[[ Source data, beginning ]]

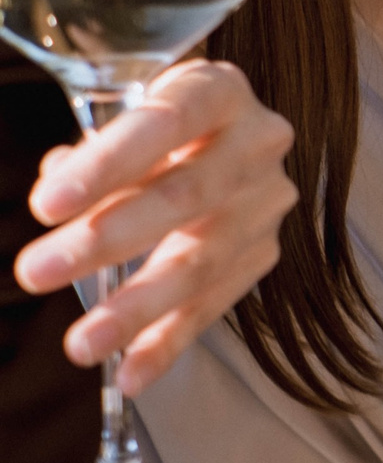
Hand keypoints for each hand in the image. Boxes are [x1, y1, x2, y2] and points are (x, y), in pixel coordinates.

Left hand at [14, 60, 295, 394]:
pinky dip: (168, 342)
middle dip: (105, 240)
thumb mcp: (122, 111)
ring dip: (136, 308)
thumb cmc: (152, 122)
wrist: (217, 136)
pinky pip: (215, 305)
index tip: (46, 205)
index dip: (107, 165)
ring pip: (202, 261)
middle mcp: (258, 144)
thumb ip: (94, 151)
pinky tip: (131, 373)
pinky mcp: (264, 254)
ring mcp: (267, 203)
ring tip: (81, 345)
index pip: (167, 122)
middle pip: (185, 197)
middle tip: (36, 273)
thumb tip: (60, 199)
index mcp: (219, 90)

[[ Source data, end ]]

Problem requirements.
Say, as a single number and nothing more, how many lines of the entries contain the word "thumb".

Answer below.
4